Research so far has predominantly focused on identifying the types of refugees that citizens across the EU and the US are more likely to welcome. While this work has helped us to uncover patterns of discrimination towards outgroup members, it has failed to inform us what kind of refugee policy is most likely to gain support. Our project addresses this shortcoming by focusing on what refugee policy Europeans want. We study attitudes in respect to the EU-level allocational regime for the refugees, level of border control, right to work, freedom of movement and the cost of the policy. We also test the overlap between attitudes and behaviour in respect to refugee policy and its openness. Finally, we look at the effect of media framing (negative security and welfare concern frames and positive humanitarian frame) as well as the effect of the war in Ukraine on the attitudes and behaviours in respect to refugee policy preferences.
Our data come from an on-line representative survey of 10 EU Member States (Germany, Austria, Poland, Hungary, Spain, Portugal, Bulgaria, Croatia, Slovenia and Denmark) composed of three key elements: i) a conjoint experiment, where respondents must (force)select a policy profile; ii) a real-effort task to approximate behaviours in respect to refugee policy with a donation question towards a refugee-related cause; iii) a panel-survey in Poland, Hungary and Germany, where the onset of the war in Ukraine is treated as a natural treatment for attitudes and behaviour towards refugees.
Our core finding is that there is a division in respect to the allocation of refugees across the EU, where Member States for whom the so-called “Smart Solidarity” has been designed by the European Commission are either not interested in this solution or would rather settle with the status quo.
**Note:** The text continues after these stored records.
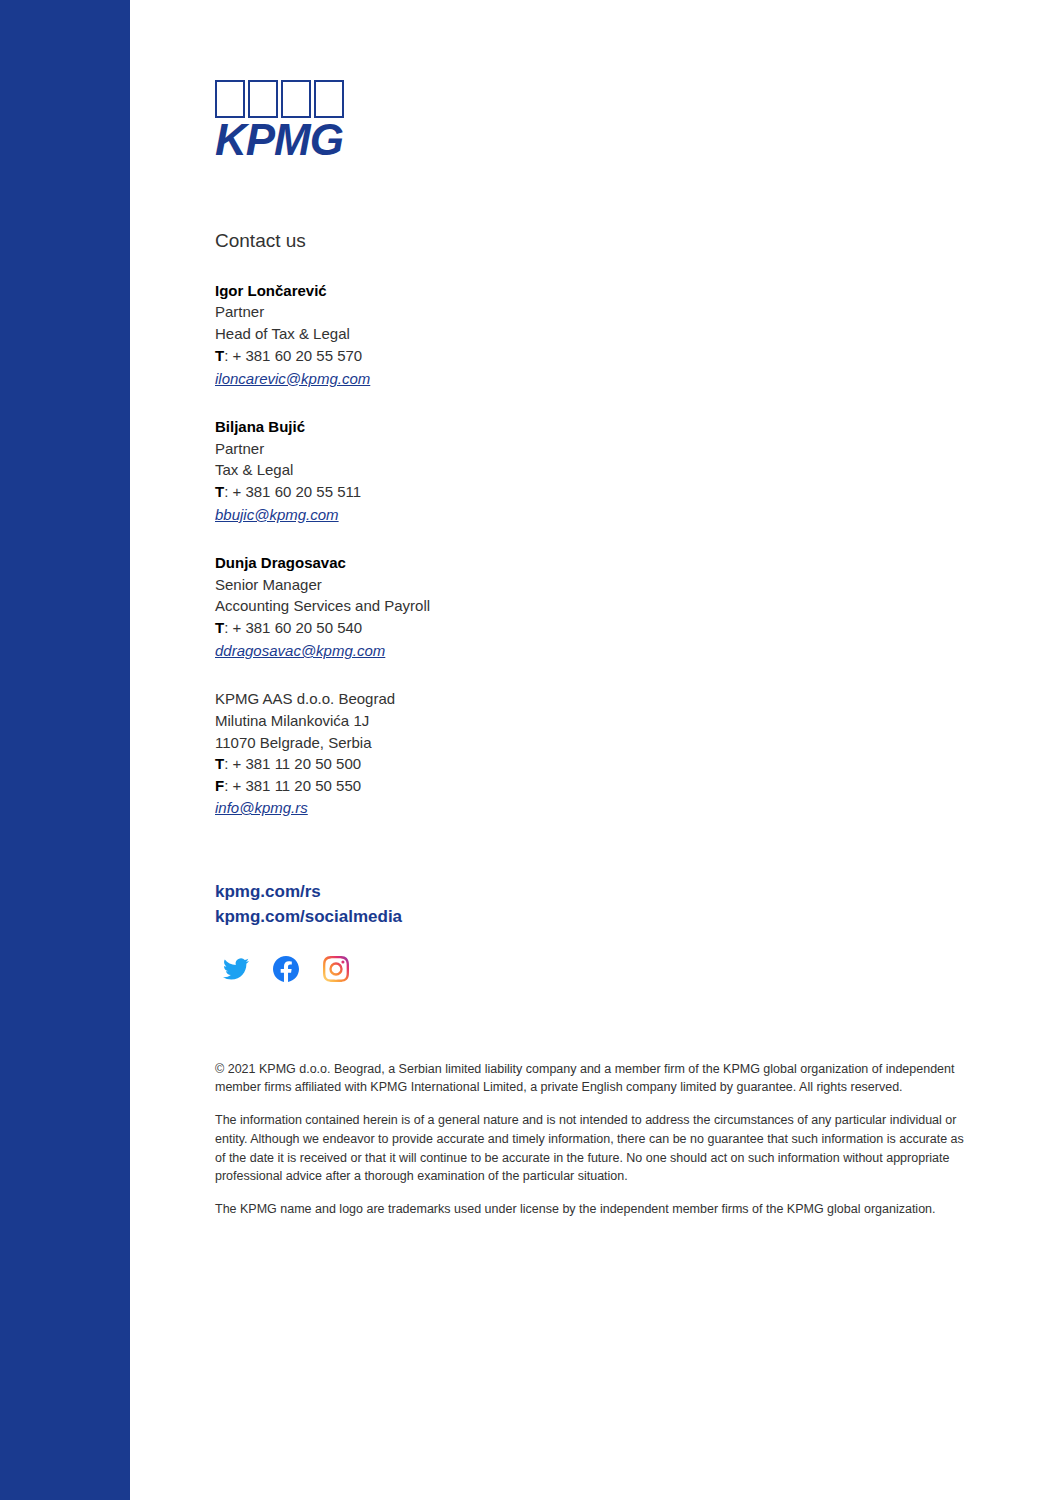KPMG
Contact us
Igor Lončarević
Partner
Head of Tax & Legal
T: + 381 60 20 55 570
iloncarevic@kpmg.com
Biljana Bujić
Partner
Tax & Legal
T: + 381 60 20 55 511
bbujic@kpmg.com
Dunja Dragosavac
Senior Manager
Accounting Services and Payroll
T: + 381 60 20 50 540
ddragosavac@kpmg.com
KPMG AAS d.o.o. Beograd
Milutina Milankovića 1J
11070 Belgrade, Serbia
T: + 381 11 20 50 500
F: + 381 11 20 50 550
info@kpmg.rs
kpmg.com/rs kpmg.com/socialmedia
© 2021 KPMG d.o.o. Beograd, a Serbian limited liability company and a member firm of the KPMG global organization of independent member firms affiliated with KPMG International Limited, a private English company limited by guarantee. All rights reserved.
The information contained herein is of a general nature and is not intended to address the circumstances of any particular individual or entity. Although we endeavor to provide accurate and timely information, there can be no guarantee that such information is accurate as of the date it is received or that it will continue to be accurate in the future. No one should act on such information without appropriate professional advice after a thorough examination of the particular situation.
The KPMG name and logo are trademarks used under license by the independent member firms of the KPMG global organization.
On the other aspects of refugee policy, we see a strong convergence, with respondents across Member States keen on observing an increased level of border control, a more liberal approach to access to the labour market for refugees and, somehow paradoxically, a desire to limit their freedom of movement. We also observe a high correlation between policy preferences and a behaviour towards refugees (a donation), as well as a strong ideological base to both the attitudes and behaviour. Finally, while humanitarian media messaging encourages donations to a refugee-related cause, security and welfare burden messaging have no significant effect. War in Ukraine does not affect EU-level policy preferences (allocation of refugees and border control), but it does impact preferences for domestic refugee policy. Overall, our results provide rich, policy-relevant evidence on the opportunities and challenges to building an EU-level consensus on refugee policy in the context of an on-going inflow of refugees.